Wet chemical synthesis and characterization of FeVO4 nanoparticles for super capacitor as energy storage device

Abstract

Vanadates of transition metal found its potential applications in the fields of lithium ion batteries, gas sensors, photo catalysts, solar cells and so on. Among the metal vanadates, Iron vanadate is vital as an organic pollutant remedying, gas sensor material, and selective catalytic reduction material. This current research focuses on synthesizing iron vanadate nanoparticles by wet chemical synthesis with controlled pH using ammonia solution. The nanostructured FeVO4 particle were characterized structurally with the powder XRD studies. Strong crystal planes were formed at Miller indices (111), (0–12), and (−220) which is confirmed from the intensity of the diffraction peaks. FT- IR and micro Raman studies was taken to identify the molecular vibrations present in the material and it shows that the sharpest apex at 508 cm−1 obtained is attributed to the stretching oscillations of Fe–O and V–O–V modes.

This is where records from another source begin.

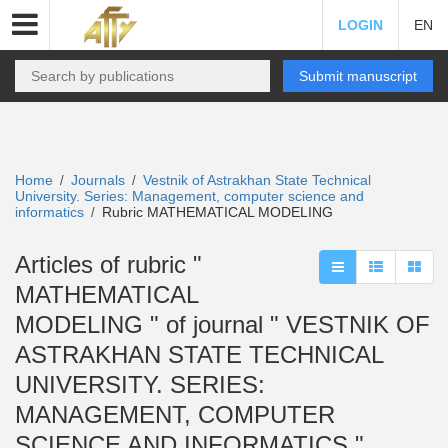
LOGIN
EN
Submit manuscript
Home
Journals
Vestnik of Astrakhan State Technical
/
/
University. Series: Management, computer science and
informatics
Rubric MATHEMATICAL MODELING
/
Articles of rubric "
MATHEMATICAL
MODELING " of journal " VESTNIK OF
ASTRAKHAN STATE TECHNICAL
UNIVERSITY. SERIES:
MANAGEMENT, COMPUTER
SCIENCE AND INFORMATICS "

The Raman spectrum confirmed the separation of Fe − O, V − O, and different stretching fashions of V − O − Fe. The V–O stretching mode increases the intense bands showing the very high strongest peak of FeVO4 because of electro negativity of iron the metal. The morphology of iron vanadate was confirmed with SEM analysis showing that particles are much isolated and cubical with few polyhedron structures. The electrochemical response of FeVO4 evaluated the specific capacitance at 10 mV/s as 402 Fg−1.Energy density values were calculated as 16.08 Whkg−1, 13.08 Whkg−1, 10.2 Whkg−1, 8.76 Whkg−1, 7.64 Whkg−1 and 6.92 Whkg−1 from the cyclic voltammetry profile at the slow rates varying from 10 −100 mV/s. The magnetic properties were analyzed by measuring the magnetic susceptibility and magnetization using a VSM magnetometer and the results evident that the material exhibits the paramagnetic behavior.